В нескольких статьях этой книги описана настоящая лаборатория проблем аутентичности и идентичности. Эти статьи показывают, что аутентичность традиции чаще всего определяется именно «через» практики (как ортопраксия) – в большей степени, чем с помощью следования системе неких идеальных представлениий (ортодоксия). О. Белова показывает, как неожиданно спонтанная религиозность преодолевает, казалось бы, незыблемые идентификационные границы: еврейские обрядовые элементы становятся частью практик их православных соседей. Статьи Е. Данилко о южноуральских староверах и С. Петрова об еговистах-ильинцах на первый взгляд, наоборот, описывают жесткий механизм сохранения небольших, замкнутых субкультур. Все символические ресурсы здесь брошены на то, чтобы сохранить чистоту, угроза которой исходит от другого. Для сохранения чистоты, для постоянного поддержания границы используется все – от радикальной эсхатологии до эндогамии и «чашничества» (строжайшего пищевого регламента, функционально сходного с кашрутом). Это – сообщество, сверхзадачей которого является отождествление аутентичности с радикальной нормативностью. Однако, если присмотреться к этому примеру более внимательно – ив этом он блестяще показателен для нашей темы в целом, – оказывается, что сверхзадача сохранения не может быть выполнена иначе как через подробно разработанную, изобретательную систему приспособления, которая включает в себя определенный репертуар… легитимных средств нарушения чистоты. Например, у староверов – дифференциацию на «соборных» и «мирских», когда последние становятся легитимными посредниками между миром чистоты и миром нечистоты13. Дифференциация нормы становится средством ее сохранения.
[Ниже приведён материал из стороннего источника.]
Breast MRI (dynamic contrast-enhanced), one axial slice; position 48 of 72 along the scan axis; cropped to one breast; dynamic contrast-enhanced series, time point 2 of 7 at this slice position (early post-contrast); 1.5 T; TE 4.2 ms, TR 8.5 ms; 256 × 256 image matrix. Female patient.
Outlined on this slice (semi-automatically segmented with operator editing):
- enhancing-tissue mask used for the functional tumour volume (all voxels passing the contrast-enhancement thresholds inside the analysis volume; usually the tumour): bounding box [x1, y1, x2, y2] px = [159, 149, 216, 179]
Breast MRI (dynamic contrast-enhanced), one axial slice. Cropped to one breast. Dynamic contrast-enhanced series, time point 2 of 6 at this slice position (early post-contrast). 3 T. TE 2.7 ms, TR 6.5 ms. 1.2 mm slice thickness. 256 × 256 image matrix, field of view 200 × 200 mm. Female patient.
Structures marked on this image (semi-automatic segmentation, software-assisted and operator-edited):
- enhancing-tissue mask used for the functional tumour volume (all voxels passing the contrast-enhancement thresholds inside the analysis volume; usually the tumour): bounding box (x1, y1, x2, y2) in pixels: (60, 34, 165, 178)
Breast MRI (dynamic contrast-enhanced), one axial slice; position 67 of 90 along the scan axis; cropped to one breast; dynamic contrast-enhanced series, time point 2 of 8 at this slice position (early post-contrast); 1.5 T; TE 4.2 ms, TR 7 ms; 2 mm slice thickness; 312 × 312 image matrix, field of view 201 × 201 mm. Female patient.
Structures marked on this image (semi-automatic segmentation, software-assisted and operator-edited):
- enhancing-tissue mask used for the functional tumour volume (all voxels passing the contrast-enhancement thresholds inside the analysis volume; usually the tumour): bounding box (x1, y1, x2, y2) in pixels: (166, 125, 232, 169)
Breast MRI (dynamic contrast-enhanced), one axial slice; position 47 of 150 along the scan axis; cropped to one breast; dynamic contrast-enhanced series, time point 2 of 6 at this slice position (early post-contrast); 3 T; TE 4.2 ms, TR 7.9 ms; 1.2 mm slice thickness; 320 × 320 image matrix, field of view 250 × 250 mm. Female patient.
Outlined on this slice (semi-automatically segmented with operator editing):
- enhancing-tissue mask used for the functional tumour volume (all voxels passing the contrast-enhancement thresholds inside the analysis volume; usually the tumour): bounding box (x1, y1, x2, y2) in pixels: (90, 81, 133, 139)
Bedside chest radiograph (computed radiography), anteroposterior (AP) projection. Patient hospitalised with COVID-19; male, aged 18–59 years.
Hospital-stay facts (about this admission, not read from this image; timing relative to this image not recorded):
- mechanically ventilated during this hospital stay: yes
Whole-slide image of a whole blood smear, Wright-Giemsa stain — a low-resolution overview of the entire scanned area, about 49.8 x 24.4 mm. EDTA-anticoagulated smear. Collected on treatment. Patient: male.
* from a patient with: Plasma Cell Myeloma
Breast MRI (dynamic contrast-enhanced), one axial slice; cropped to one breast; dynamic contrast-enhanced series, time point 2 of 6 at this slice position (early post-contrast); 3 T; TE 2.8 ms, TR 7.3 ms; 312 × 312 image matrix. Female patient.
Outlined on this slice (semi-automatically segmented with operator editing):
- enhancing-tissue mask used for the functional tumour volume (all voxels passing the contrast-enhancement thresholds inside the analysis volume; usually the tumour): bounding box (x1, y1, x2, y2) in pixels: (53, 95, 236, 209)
То, как соперничество за аутентичность проявляется именно в религиозных практиках, показывает О. Сибирева на материале приходской жизни Рязанской области. Можно ли говорить, ставит вопрос исследовательница, о параллельном существовании на приходском уровне народного и догматического (официального) православия? Это противопоставление является постоянным и ярко выраженным нарративом церковной иерархии (так, епархиальные власти объявляют официальную кампанию против неформального «псевдоправославия»14). О. Сибирева принимает деление «официальное – народное», но допускает, что каждое компактное местное религиозное поле все-таки обладает некоторым единством, внутри которого действуют по крайней мере два смысловых и символических субъекта – церковный причт (прежде всего местный священник) с соответствующими церковным сознанием и церковными практиками и внеинституциональная религиозность с соответствующими атрибутами. Ясно, что в некоторых случаях эти два (на самом деле – больше) субъекта и генерируемые ими дискурсы могут вступать в очевидный конфликт (например, в статье О. Сибиревой – появление «альтернативных» народных святых, таких как Пелагея/Полюшка Рязанская или Григорий Распутин, и ответная реакция в виде уже упомянутой церковной кампании); но очевидно и то, что оба дискурса, постоянно находясь в контакте друг с другом, как бы «смягчаются» и активно вступают во взаимодействие и взаимовлияние. Интересно исследовать механизм этого взаимодействия.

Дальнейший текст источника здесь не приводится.